# [GIVEN PASSAGE]
=======

3.8 It is submitted that the assessee has duly submitted complete details of the persons from whom the loans have been obtained, and the addition made by the AO has been sustained by the Ld. CIT(A) without pointing out any defect or discrepancy in the evidences filed by the assessee. The Ld. CIT(A), only on the basis of surmises and conjectures has sustained the addition made by the AO. Therefore, the addition made by the AO and sustained by the Ld. CIT(A) deserves to be deleted.
3.9 Without prejudice to the above, it is submitted that no addition can be made more than the peak credit appearing in the books of accounts of the assessee. Reliance in this regard is placed on the decision of Hon’ble Rajkot Bench of the ITAT in the case of ITO vs. Mahesh Kumar Jayantilal Vora, wherein it was specifically held as under:
“We have duly considered the rival contentions and the material on record. The only dispute for our resolution is whether peak credit method applied in the facts of case is rightly applied or not. It is well established that no income can be taxed twice. It is also not in dispute that these deposits include refunds of the subscriptions made from the deposits.Thus, by aggregating all deposits, they tend to get taxed twice which is against the principles of taxation the decisions cited by the Id. counsel lend support to the case of the assessee and hence we decline to
interfere with the decision of the CIT(A).”
3.10 The Hon’ble ITAT has also considered the following judgments while deciding the case in favour of the assessee:
• G. Venkatareddy & Co. vs. Dy. CIT (2001) 73 TTJ (Hyd.) 401
• S.R. Enterprise vs. ITO (2002) 77 TT J (Ahd.) 69
• Addl. CIT vs. Chetan Dass (1975) 99 ITR 46 (Del) ~
• CIT vs. Neemar Ram Bandhu Ram(1979) 11 CTR (All) 253: (1980) 122 ITR 68 (All).

3.11 Therefore, in view of the above judgments, the addition, if any, cannot in any way exceed the peak credit appearing in the books of accounts of the assessee.

4. Ground No.3 and 4:
4.1 These grounds deal with the action of the Ld. CIT(A) in sustaining the adhoc additions made by the AO.
4.2 The AO has made addition of Rs.50,OOO/- on account of trading results declared by the assessee, alleging that no documentary evidences were filed by the assessee in support of the trading results declared in the return of income.
4.3 In this regard, it is submitted that it is a settled law that in the absence of any specific finding, the adhoc additions made by the AO cannot be sustained. Reliance in this regard is placed-on the judgment of this Hon’ble ITAT in the case of DCIT VS. Norma IndiCJ Ltd. in ITA No. 4562/Del/2010 dated 04.12.2015.
4.4 Further reliance in this regard is placed on the following judgments:
• ACIT vs Amtek Auto Ltd. 112 TT J 455
“19. We have considered the rival submissions, and find that the ground preferred by the Revenue is lacking in
substance, inasmuch as, the CIT(A) has correctly concluded that the addition has been made by the AO without any basis. Evidently, the AO has not pointed out any particular voucher or expenditure, which was unrelated to the business of the assessee. There is no instance noticed by the AO, which showed that the expenditure was incurred for personal purpose. Moreover, the accounts of the assessee, as noted by us earlier, are statutorily required to be audited and have been so done. There is also no adverse observation by the auditors in this regard. The disallowance, therefore, was made by the AO on mere surmises and conjectures. Therefore, the CIT(A) appropriately deleted the addition. We hereby affirm the order of the CIT(A) and, therefore, the Revenue fails on this ground.”

=======

# [EXTRACTED INFORMATION]
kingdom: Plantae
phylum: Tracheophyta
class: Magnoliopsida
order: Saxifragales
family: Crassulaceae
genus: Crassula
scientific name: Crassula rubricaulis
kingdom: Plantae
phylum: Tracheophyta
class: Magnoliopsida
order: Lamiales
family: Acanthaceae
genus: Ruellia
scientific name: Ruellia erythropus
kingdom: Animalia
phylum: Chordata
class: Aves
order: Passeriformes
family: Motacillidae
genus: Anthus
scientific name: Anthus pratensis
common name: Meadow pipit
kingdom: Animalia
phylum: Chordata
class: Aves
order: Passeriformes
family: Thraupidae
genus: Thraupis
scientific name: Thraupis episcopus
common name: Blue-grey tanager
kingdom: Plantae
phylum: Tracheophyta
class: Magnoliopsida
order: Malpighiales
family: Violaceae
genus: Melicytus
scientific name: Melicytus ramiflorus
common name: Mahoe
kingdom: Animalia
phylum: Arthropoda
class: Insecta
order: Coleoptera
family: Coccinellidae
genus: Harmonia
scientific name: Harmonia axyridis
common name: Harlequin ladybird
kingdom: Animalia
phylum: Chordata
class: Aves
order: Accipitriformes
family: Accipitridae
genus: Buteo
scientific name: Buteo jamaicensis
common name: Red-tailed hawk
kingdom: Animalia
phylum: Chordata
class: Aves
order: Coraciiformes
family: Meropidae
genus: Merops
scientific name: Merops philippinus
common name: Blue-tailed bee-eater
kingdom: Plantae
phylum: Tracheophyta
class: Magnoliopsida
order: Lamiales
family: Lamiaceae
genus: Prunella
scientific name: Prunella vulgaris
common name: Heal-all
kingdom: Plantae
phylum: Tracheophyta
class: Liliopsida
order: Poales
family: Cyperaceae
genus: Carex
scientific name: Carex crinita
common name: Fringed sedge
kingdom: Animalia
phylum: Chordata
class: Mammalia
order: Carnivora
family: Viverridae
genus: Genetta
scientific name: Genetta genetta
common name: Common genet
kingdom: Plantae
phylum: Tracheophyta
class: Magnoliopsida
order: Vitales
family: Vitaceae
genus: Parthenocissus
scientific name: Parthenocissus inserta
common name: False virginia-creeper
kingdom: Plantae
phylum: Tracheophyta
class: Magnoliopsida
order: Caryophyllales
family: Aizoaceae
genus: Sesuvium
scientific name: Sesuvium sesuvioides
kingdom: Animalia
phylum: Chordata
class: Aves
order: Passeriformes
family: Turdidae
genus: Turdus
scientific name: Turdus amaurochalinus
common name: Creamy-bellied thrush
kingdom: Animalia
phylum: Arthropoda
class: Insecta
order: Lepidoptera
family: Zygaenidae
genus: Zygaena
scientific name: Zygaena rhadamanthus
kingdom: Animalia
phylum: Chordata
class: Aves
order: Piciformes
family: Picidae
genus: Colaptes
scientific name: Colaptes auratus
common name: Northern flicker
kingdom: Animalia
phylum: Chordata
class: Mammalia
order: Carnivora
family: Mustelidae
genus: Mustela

=======

# [CHALLENGES]
(a) In the tax appeal submission, which bench of the ITAT decided the case of ITO vs. Mahesh Kumar Jayantilal Vora?
(b) Return, word for word, the part of the tax appeal submission that opens with the words containing "4. Ground No.3" and closes with "return of income.".

# [TASK-BY-TASK RESULTS]
(a) The Rajkot Bench of the ITAT.

(b)
4. Ground No.3 and 4:
4.1 These grounds deal with the action of the Ld. CIT(A) in sustaining the adhoc additions made by the AO.
4.2 The AO has made addition of Rs.50,OOO/- on account of trading results declared by the assessee, alleging that no documentary evidences were filed by the assessee in support of the trading results declared in the return of income.